Parasite (Parasitology, #1)(57)



“Get out of here. Don’t come back until tomorrow.”

“You heard the boss,” said Nathan. He laced his fingers through mine and led me toward the door. I went willingly, relieved that I wasn’t going to need to call him after all. This conversation was going to be awkward enough without trying to have it over the phone. I wasn’t even sure where I would begin.

The bell over the door jingled again as we left the shelter for the street, and the sweet, welcoming warmth of the late summer air. Nathan kept my hand until we reached the car, where he released me in order to unlock the doors. I was inside and buckled by the time he finished his approach of the driver’s seat.

Nathan blinked when he opened the door and found me already settled. “Are you in a hurry to get somewhere?” he asked.

“I’m in a hurry to get somewhere alone with you,” I said. “Do you think we could get takeout and go back to your place? I wanted to talk to you.”

“You want to talk?” Nathan’s expression sobered, like he was steeling himself against the inevitable. “Sal, I know I’ve been pretty busy lately, but—”
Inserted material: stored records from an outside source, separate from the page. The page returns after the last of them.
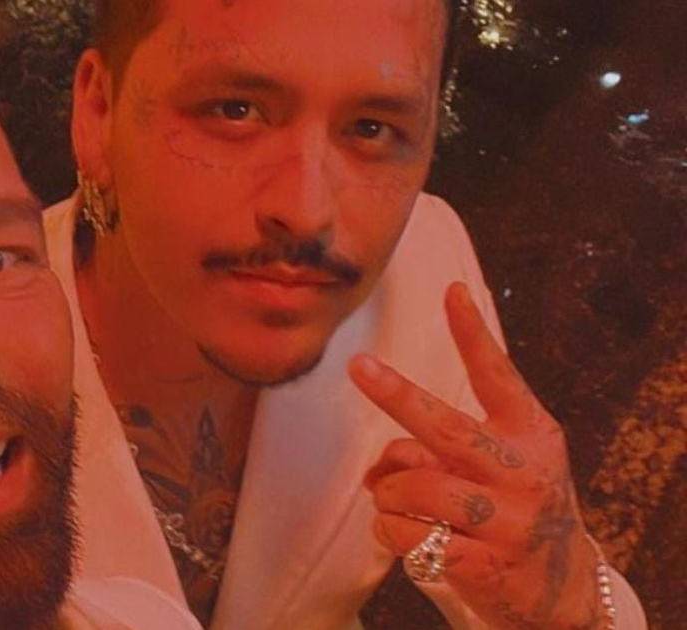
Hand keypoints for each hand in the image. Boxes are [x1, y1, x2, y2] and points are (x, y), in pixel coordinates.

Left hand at [349, 283, 607, 628]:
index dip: (473, 334)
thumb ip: (439, 452)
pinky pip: (405, 533)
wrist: (561, 590)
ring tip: (399, 504)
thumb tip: (374, 468)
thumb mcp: (497, 470)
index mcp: (531, 435)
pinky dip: (389, 532)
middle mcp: (523, 472)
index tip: (452, 291)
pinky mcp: (484, 564)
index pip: (499, 377)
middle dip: (396, 394)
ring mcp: (507, 520)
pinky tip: (406, 536)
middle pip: (446, 427)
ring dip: (390, 493)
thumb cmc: (512, 510)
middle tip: (358, 365)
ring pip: (413, 486)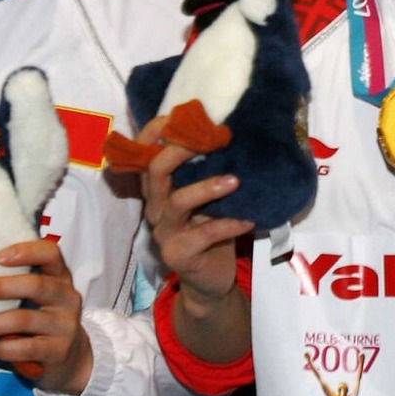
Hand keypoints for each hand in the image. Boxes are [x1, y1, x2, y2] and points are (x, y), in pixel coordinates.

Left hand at [0, 238, 92, 394]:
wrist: (69, 358)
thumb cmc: (41, 320)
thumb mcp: (37, 297)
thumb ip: (15, 284)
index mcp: (60, 277)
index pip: (50, 254)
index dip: (25, 251)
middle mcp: (67, 298)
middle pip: (35, 285)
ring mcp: (65, 326)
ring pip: (24, 319)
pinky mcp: (59, 351)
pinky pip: (26, 348)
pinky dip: (1, 347)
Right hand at [140, 117, 253, 364]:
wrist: (209, 281)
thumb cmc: (210, 230)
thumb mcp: (206, 198)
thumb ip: (207, 171)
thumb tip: (229, 130)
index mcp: (159, 189)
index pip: (145, 153)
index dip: (156, 132)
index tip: (181, 113)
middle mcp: (156, 206)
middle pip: (155, 172)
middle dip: (177, 150)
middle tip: (210, 138)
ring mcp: (165, 232)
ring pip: (178, 202)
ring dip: (207, 188)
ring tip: (235, 180)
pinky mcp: (179, 255)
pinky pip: (204, 236)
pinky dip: (228, 225)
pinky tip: (249, 219)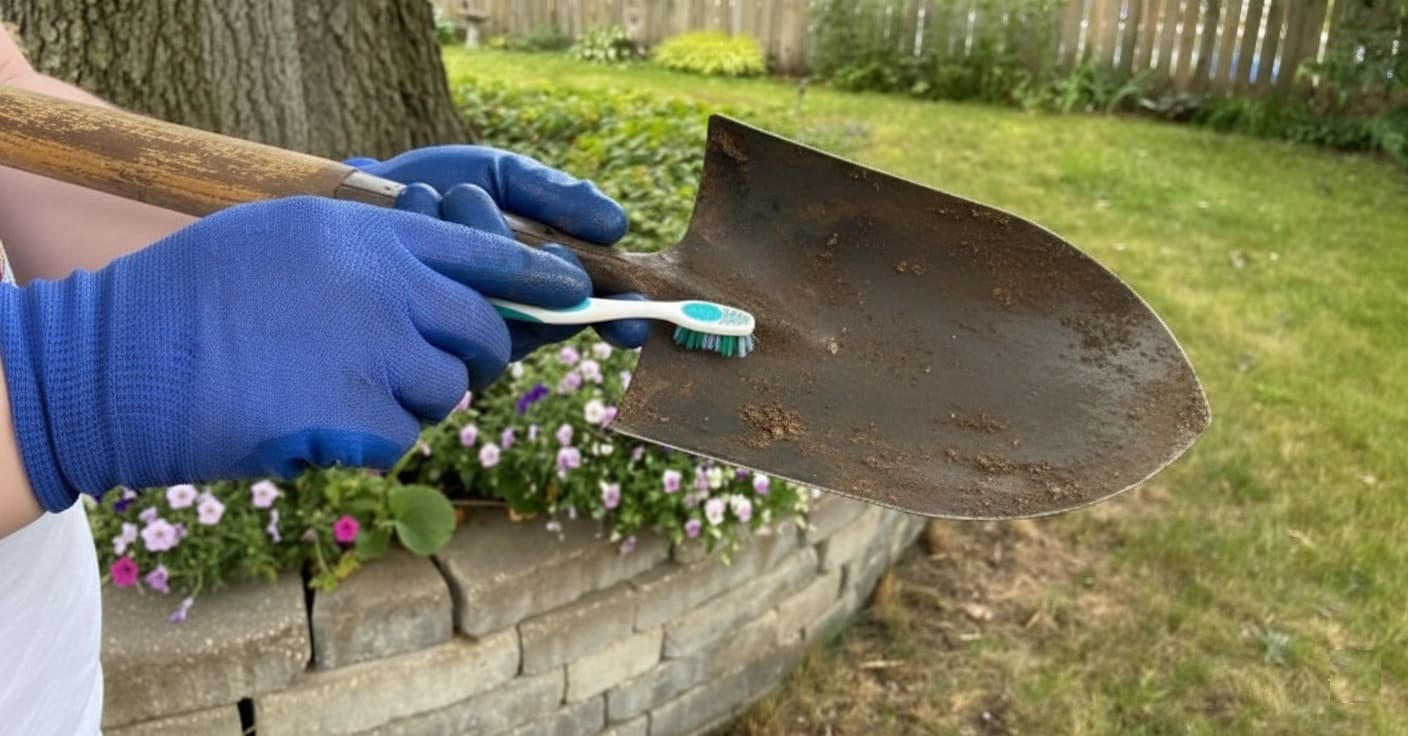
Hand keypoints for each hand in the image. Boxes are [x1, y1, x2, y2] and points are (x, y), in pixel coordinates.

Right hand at [0, 197, 588, 511]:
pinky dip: (368, 440)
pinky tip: (311, 420)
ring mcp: (382, 359)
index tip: (568, 292)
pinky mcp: (366, 424)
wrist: (128, 362)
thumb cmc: (196, 293)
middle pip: (482, 336)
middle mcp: (392, 292)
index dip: (535, 280)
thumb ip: (372, 253)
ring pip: (445, 393)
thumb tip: (438, 281)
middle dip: (477, 357)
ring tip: (332, 386)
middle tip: (447, 367)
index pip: (488, 256)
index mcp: (374, 237)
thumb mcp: (289, 235)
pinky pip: (401, 439)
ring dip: (408, 399)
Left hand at [348, 146, 649, 358]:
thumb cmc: (443, 186)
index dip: (620, 319)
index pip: (599, 310)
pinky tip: (416, 207)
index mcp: (548, 279)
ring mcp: (474, 328)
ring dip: (478, 230)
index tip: (631, 320)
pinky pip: (451, 295)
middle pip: (554, 310)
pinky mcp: (430, 333)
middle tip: (514, 222)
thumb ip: (558, 195)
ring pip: (500, 299)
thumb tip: (617, 225)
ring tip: (448, 196)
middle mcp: (518, 313)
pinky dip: (437, 231)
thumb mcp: (508, 177)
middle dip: (536, 258)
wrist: (362, 196)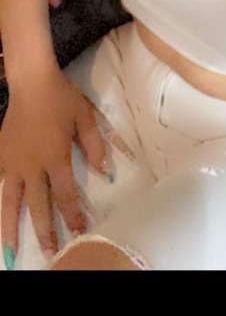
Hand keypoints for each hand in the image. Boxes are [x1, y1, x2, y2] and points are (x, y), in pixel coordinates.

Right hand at [0, 68, 134, 266]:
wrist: (31, 81)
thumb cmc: (62, 98)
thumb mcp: (86, 118)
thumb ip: (95, 146)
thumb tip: (106, 173)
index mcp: (56, 157)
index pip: (66, 195)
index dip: (73, 215)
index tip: (80, 231)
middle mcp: (32, 165)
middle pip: (38, 206)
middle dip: (45, 232)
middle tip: (51, 254)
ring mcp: (13, 162)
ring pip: (10, 202)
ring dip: (11, 228)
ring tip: (10, 252)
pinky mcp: (1, 154)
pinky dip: (0, 198)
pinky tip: (1, 212)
“What? No! This isn’t the breakup talk. Jeez, Nathan, I don’t even know how to have the breakup talk. You’re the only boyfriend I’ve ever had.” Sally had dated. Sally had dated quite a lot, as her checkered Facebook archives would readily testify. I knew I hadn’t been physically a virgin the first time I’d had sex. But none of that counted for me, not really; that was all part of another lifetime, one that I didn’t remember at all.

“Then what’s going on?”

“I’ll tell you when we’re at your apartment, okay?” I looked at my shoulder bag resting against my feet, and managed to restrain the urge to pick it up and clutch it for dear life. Things were getting too confusing, too fast, and I didn’t know how to make them go the other way anymore. If there had ever been a way to make them go the other way—I wasn’t sure there had been.

“Okay,” said Nathan, and started the car. “Indian okay?”

“Indian sounds great,” I said, and closed my eyes.

Thirty minutes later, we were seated on Nathan’s couch with takeout containers in front of us. By mutual unspoken consent, we unpacked and ate, sitting in comfortable if anticipatory silence. I hadn’t been able to break for lunch—things had been too hectic at the shelter—and I didn’t realize how hungry I actually was until I smelled food. Then all conversation, no matter how important, was put on hold in favor of calories.

When we were both too full to eat another bite, we leaned back on the couch, surveying the ruins of our meal. “I think I’m going to explode,” said Nathan.

“That would be messy,” I said. “Please don’t.”

“The maid service would have to hose down the ceiling, not you.”

I shuddered exaggeratedly. “That was a sentence I never needed to hear. You understand that, don’t you?”

“Forgive me?” asked Nathan, and smiled.

“Always.” I smiled back. Then I sobered. “Nathan, about before…”

He paused, smile fading. “I wondered when we’d get back to this,” he said, and grimaced, sitting up. “Okay, Sal. What’s going on? I’m sorry if I pushed you last night.”

“No, it’s okay; I understand. That’s sort of what this is about.” I sketched out the events of the day as quickly and economically as I could without leaving anything out; it was surprisingly easy, once I managed to get started. Nathan didn’t ask any questions. He just listened, expression solemn, until I finished talking myself out. For a moment, silence stretched between us like a thin wire, drawn tight and vibrating with the things that neither of us were saying.

Finally, he asked, “Can I see the note?”

I reached for my shoulder bag, pulled out the notebook, and handed it to him wordlessly. He’d read my journal before; there was nothing there that I was worried about him seeing. He flipped past the pages with my handwriting, slowing as he encountered the blank pages that followed. He stopped when he reached the note.

“ ‘Knowing the direction doesn’t mean you have to go,’ ” he read aloud. Nathan raised his head, frowning. “You said the woman on the phone seemed to be quoting something. Do you remember what else she said?”

“Um… something about maps getting you lost. I didn’t really understand it.”

Nathan paled. “Was it something like ‘certain lines can’t be uncrossed; certain maps will get you lost’?”

“Yes!” I sat up straighter. “How did you know that?”

“It’s from a children’s book. Well, supposedly a children’s book. The older I get, the more I think that it was actually one of those books that’s meant to look like it’s for children but is actually a parody intended for adults. Someone shelved it wrong, it wound up in my library, and my mother read it to me every night before I went to bed from the time I was four until she left us.” Nathan shook his head. “It was called Don’t Go Out Alone. I’ve looked for years, but I’ve never found another copy.”

“That’s… weird,” I said. Nathan didn’t talk about his mother much, beyond saying that they had been close, she had died when he was very young, and it had taken him years of therapy to get even partially over it. He had no pictures of her anywhere; I didn’t even know her name. Maybe that was strange, and maybe it wasn’t. I was never sure what “strange” meant when you applied it to real people, instead of to questions in a sociology textbook. My sample size was too small.